The dominant criterion in the performance of a Redshift and cloud DWH is generally the speed of data communications:
- How rapidly do Redshift nodes receive data from Redshift's managed S3 storage?
- How rapidly are data from individual tables exchanged between cluster nodes?
So, regardless of whether you work with a cluster or Redshift Serverless, reduction in I/O load is always key! I/O requirements play a major role in database sizing.
The size of a DWH thus depends on the following factors:
- Volume of compressed data (requiring processing), usually in addition to query magnitude and response on the largest fact tables, i.e., if only 5% of such facts are usually queried, then sorting by the time attribute, for example, helps significantly reduce I/O.
- Requirements concerning the duration of daily or hourly processing. The following standard requirements are meaningful here:
- A daily process should take no longer than 2h - 4h to allow any processes aborted in the morning to be restarted after troubleshooting, thus preventing loss of an entire day.
- For hourly processing to make sense at all, the involved processes should run for just a few minutes each. The requirement here is to process the freshest possible data and keep reporting up-to-date.
- Processes needed at intervals of minutes/seconds, i.e. streaming processes, should also be able to run correspondingly fast to prevent data backlogs.
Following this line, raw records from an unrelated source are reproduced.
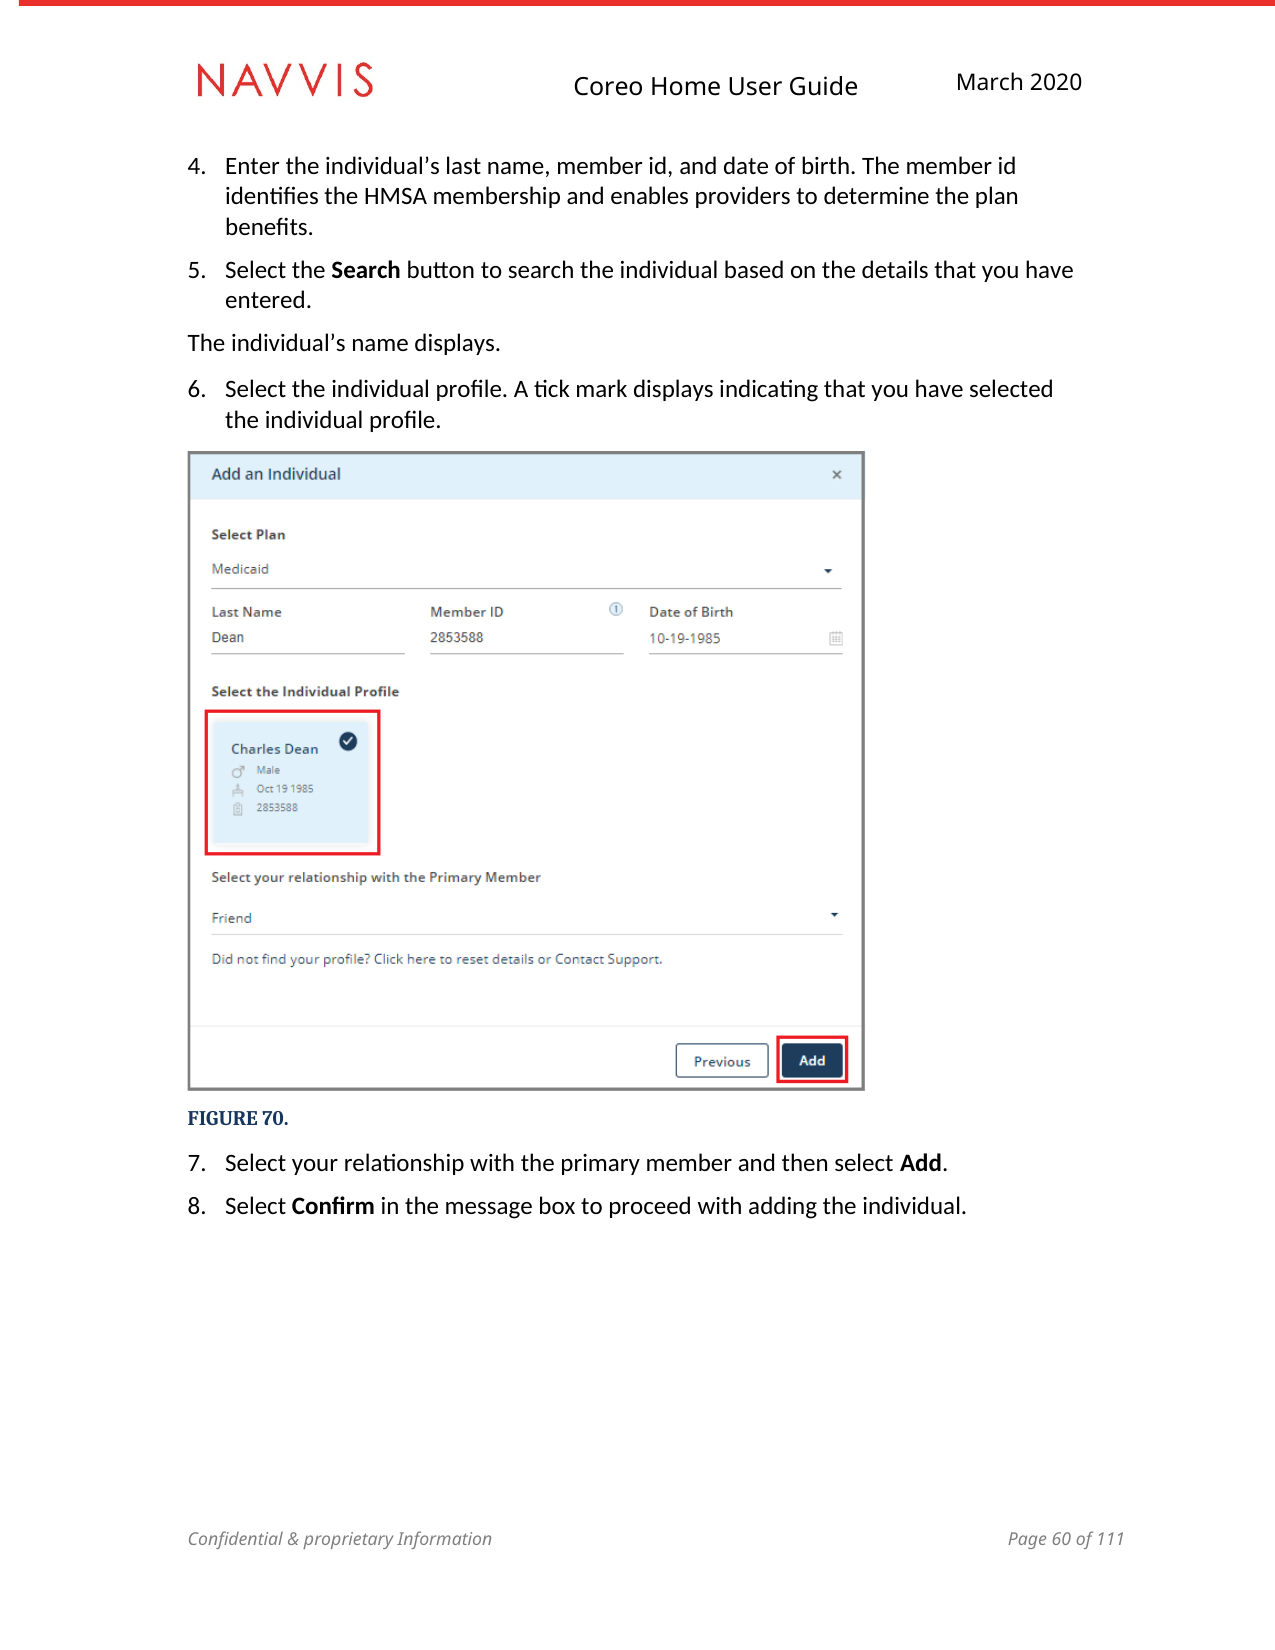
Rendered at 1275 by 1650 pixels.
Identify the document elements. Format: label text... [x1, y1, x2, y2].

picture [187, 451, 866, 1092]
picture [187, 55, 383, 104]
text The individual’s name displays. [187, 328, 1087, 358]
list Select the individual profile. A tick mark displays indicating that you have selected the individual profile. [187, 374, 1087, 435]
list Select the Search button to search the individual based on the details that you have entered. [187, 254, 1087, 315]
list Enter the individual’s last name, member id, and date of birth. The member id identifies the HMSA membership and enables providers to determine the plan benefits. [187, 150, 1087, 242]
list Select Confirm in the message box to proceed with adding the individual. [187, 1190, 1087, 1221]
list Select your relationship with the primary member and then select Add. [187, 1147, 1087, 1178]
This necessitates an understanding of data use cases (requirements), query patterns and changes in data volume over time in order to enable proactive adjustments where necessary.
- Factors influencing query performance for end-users / BI tools
- Complexity of SQLs and user expectations in the areas of reporting and ad-hoc analytics: >95% of all queries should be within the range of seconds, while the remaining 5% (if they do not run constantly) may also take minutes.
- Number of queries & concurrent users
- Long-running queries (e.g. month-end closing statement) which are executed very rarely and should not affect sizing.
Ultimately, the sizing of a DWH is concluded precisely once all these requirements have been fulfilled. Storage of data in general is a secondary aspect, because separation (at least Serverless and new RA3 nodes) makes memory capacity more or less "unlimited" and only has a minor impact on the total costs of a Redshift. 20h of ra3.xlplus or 8h 8 RPU of Redshift Serverless cost about as much as 1TB month. Usage costs for servers, and not data volumes, are generally the cost drivers.
The ability to scale a database seems to solve these issues easily. However, we do not recommend using this factor exclusively as a solution, experience having shown that the development patterns described next usually have a much greater influence on query performance and are much more cost-effective to implement:
These development patterns are quite easy to consider and should always be included in data engineering. Delta processes and sort keys are usually the biggest "levers", as they easily allow performance gains of 100 -1000 by significantly lowering data processing requirements. Instead of 10 years of history, only the chronology of the last month or days is processed, according to needs.
The other best practices have less of an impact:
- Import from / export to S3 using compressed or column-based data formats (e.g. Parquet).
- Reduction in data communications between cluster nodes through the right choice of distribution keys.
- Reduction in data through a wise choice of data model (e.g. aggregate tables) or materialized views.
- Outsourcing to the lake as well as use of Redshift Spectrum and caching in BI tools or proprietary data storage in these BI tools to reduce query volumes.
- Processing of mass data outside Redshift, e.g. via AWS Glue, in order to reduce peak usage accordingly.
- Materialization of intermediate results in temporary tables to allow accurate performance analysis and "facilitate" Redshift query optimization.
In our experience, the influence of data vault vs. dimensional vs. 3NF modelling plays a secondary role, so that the measures described above can be applied independently of this influence.